Problem Description

You start with a pointer at index 0 in an array of size arrLen. At each step, you can perform one of three actions:

• Move the pointer 1 position to the left
• Move the pointer 1 position to the right
• Stay in the same position

The pointer must always remain within the array bounds (cannot go to negative indices or indices >= arrLen).

Given two integers:

• steps: the exact number of steps you must take
• arrLen: the size of the array

Your task is to find the number of different ways to move the pointer such that after exactly steps steps, the pointer returns to index 0.

Since the answer can be very large, return it modulo 10^9 + 7.

For example, if steps = 3 and arrLen = 2, you could:

1. Stay at 0, stay at 0, stay at 0 (one way)
2. Go right to 1, go left to 0, stay at 0 (another way)
3. Stay at 0, go right to 1, go left to 0 (another way)
4. Go right to 1, stay at 1, go left to 0 (another way)

The solution uses dynamic programming with memoization. The function dfs(i, j) represents the number of ways to reach index 0 when currently at position i with j steps remaining. For each position and remaining steps, we consider all three possible moves (left, right, stay) and sum up the ways from those subsequent states.

Intuition

The key insight is that this is a path counting problem where we need to return to the starting position after a fixed number of steps. This naturally suggests a dynamic programming approach.

First, let's think about the constraints. With steps limited to 500, even if we move right at every step, we can only reach position 500. This means we don't need to consider positions beyond min(arrLen, steps) - any position further than steps away from 0 is unreachable since we wouldn't have enough steps to get there and return.

*-*-*

■ REQUIRED ACTION 1 ■
Answer these questions from the pointer problem description:
(a) What modulus must the count of ways be returned under?
(b) What does the function dfs(i, j) represent?
(c) What limit on steps does the intuition section mention?
■ REQUIRED ACTION 2 ■
Continue the pointer problem description from its last sentence.
The material is from a source unrelated to this text.

■ GIVEN MATERIAL ■
*-*-*

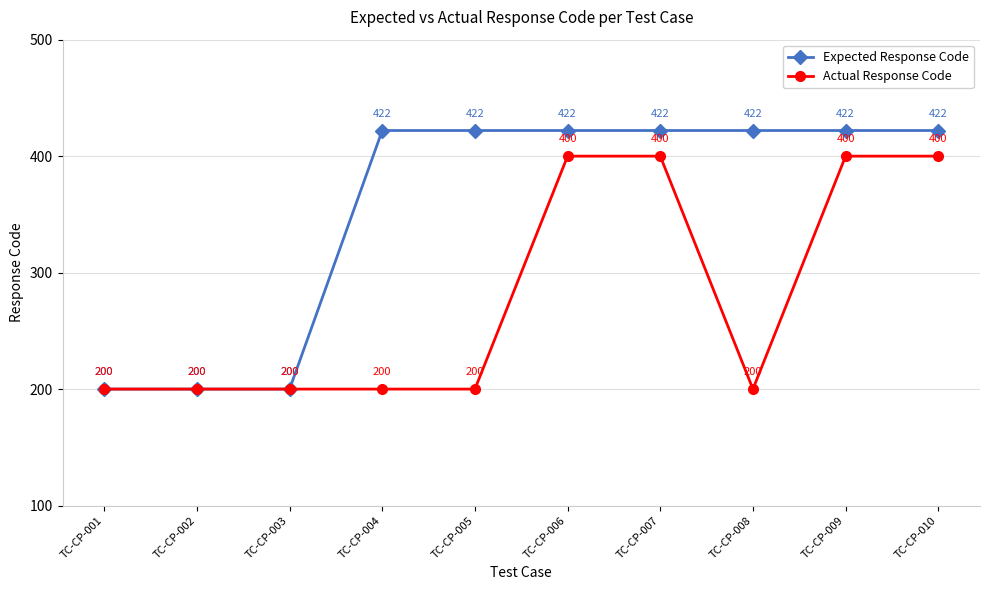

What is the approximate value of Actual Response Code at TC-CP-001, to the nearest 10?

200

*-*-*

■ TASK RESULT 1 ■
(a) 10^9 + 7
(b) The number of ways to reach index 0 when currently at position i with j steps remaining.
(c) Steps are limited to 500.

■ TASK RESULT 2 ■
The problem has optimal substructure: the number of ways to reach position 0 in j steps from position i depends on the number of ways to reach position 0 in j-1 steps from positions i-1, i, and i+1 (corresponding to moving right, staying, or moving left in the current step).

We can think of this recursively: if we're at position i with j steps remaining, we can:

• Move left to position i-1 and solve for j-1 remaining steps
• Stay at position i and solve for j-1 remaining steps
• Move right to position i+1 and solve for j-1 remaining steps

The base cases are:

• If we're at position 0 with 0 steps remaining, we've found one valid way (return 1)
• If we go out of bounds or run out of steps at a non-zero position, this path is invalid (return 0)
• If the position is farther from 0 than the remaining steps, it's impossible to return (return 0)

Since the same state (position, remaining_steps) can be reached through different paths, we use memoization to avoid recalculating the same subproblems repeatedly. This transforms what would be an exponential time solution into a polynomial one.

Learn more about Dynamic Programming patterns.

Solution Approach

The solution implements a top-down dynamic programming approach with memoization using Python's @cache decorator.

Function Definition: The core function dfs(i, j) represents the number of ways to return to position 0 when currently at position i with j steps remaining.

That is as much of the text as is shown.